Microsoft to ‘ribbonise’ Windows 8 File Manager

Microsoft have posted an insightful article regarding their decision to add a Microsoft Office-style ribbon to the File Manager toolbar.

As usual, Microsoft go into some detail as to why this choice has been made. The article describes the most commonly used file buttons, in order, as paste, properties, copy, delete, rename, refresh and cut. These will now be shown in a large bar across the top in five categories – File, Home, Share, View and Manage.

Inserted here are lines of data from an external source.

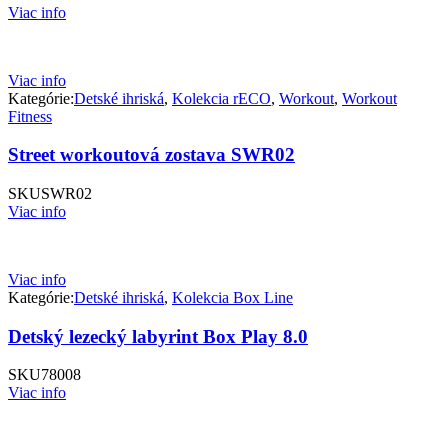
Viac info
Viac info
Kategórie:
Detské ihriská
,
Kolekcia rECO
,
Workout
,
Workout
Fitness
Street workoutová zostava SWR02
SKU
SWR02
Viac info
Viac info
Kategórie:
Detské ihriská
,
Kolekcia Box Line
Detský lezecký labyrint Box Play 8.0
SKU
78008
Viac info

Screenshot of Windows Explorer in "Windows 8"
Windows Explorer in “Windows 8”

Already aware of skepticism; it appears Microsoft are adding this as an additional method of getting to the already-available tasks; while also intending to add some new features. It can be seen from the screenshots, Microsoft may be removing the zoom feature and instead returning to the familiar Small Icons, Large Icons, Details and List that has been around since Windows ’95.

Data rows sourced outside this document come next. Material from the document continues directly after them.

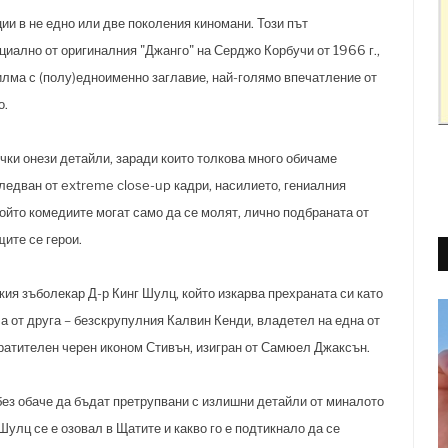
и в не едно или две поколения киномани. Този път
циално от оригиналния "Джанго" на Серджо Корбучи от 1966 г.,
илма с (полу)едноименно заглавие, най-голямо впечатление от
о.
чки онези детайли, заради които толкова много обичаме
ледван от extreme close-up кадри, насилието, гениалния
който комедиите могат само да се молят, лично подбраната от
щите се герои.
кия зъболекар Д-р Кинг Шулц, който изкарва прехраната си като
, а от друга – безскрупулния Калвин Кенди, владетел на една от
вратителен черен иконом Стивън, изигран от Самюел Джаксън.
 без обаче да бъдат претрупвани с излишни детайли от миналото
 Шулц се е озовал в Щатите и какво го е подтикнало да се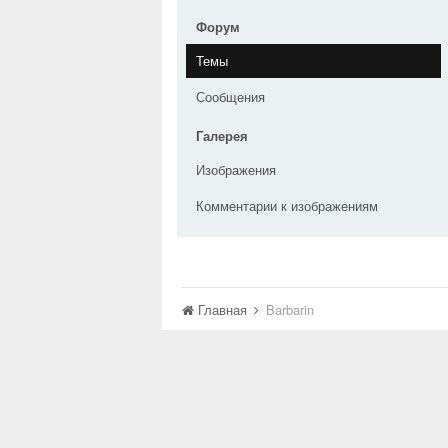
Форум
Темы
Сообщения
Галерея
Изображения
Комментарии к изображениям
Главная
Barbarin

Some criticism has already arisen – the screen estate used purely for the ribbon is large, especially given some of the small screens for Netbooks. It appears Microsoft has chosen a deliberately narrow and long screenshot to help hide this.

It also features content tabs; which appear a useful addition to a new user:

Screenshot of Library Tools in Windows 8 File Explorer
Library Tools in Windows 8 File Explorer
Screenshot of Picture Tools in Windows 8 File Explorer
Picture Tools in Windows 8

But is Microsoft targeting the wrong people with this move? Surely most existing Windows users will shy away from it? I suspect many of us hope this will be an option.

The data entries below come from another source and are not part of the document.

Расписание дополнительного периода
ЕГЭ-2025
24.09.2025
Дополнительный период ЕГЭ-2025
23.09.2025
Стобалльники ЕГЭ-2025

Naturally this has ramifications for user interfaces on websites too. With Google Analytics and Heatmap software such as ClickHeat (open source, GPL); it’s easy to see which features your visitors are using most – but – like Microsoft, be aware that a significant change can easily alienate your user base.

It has also been announced that the new Windows 8 will feature a smartphone-style menu with panels; with (it seems) the normal ability to run software but with a smaller footprint of the Windows interface; improving battery life and speed. The rest of the interface will appear (or may even) be a separate application. This sounds very similar to the window manager system in Linux, and could be a good move to having a faster, stripped-down OS with the remaining features loaded on demand.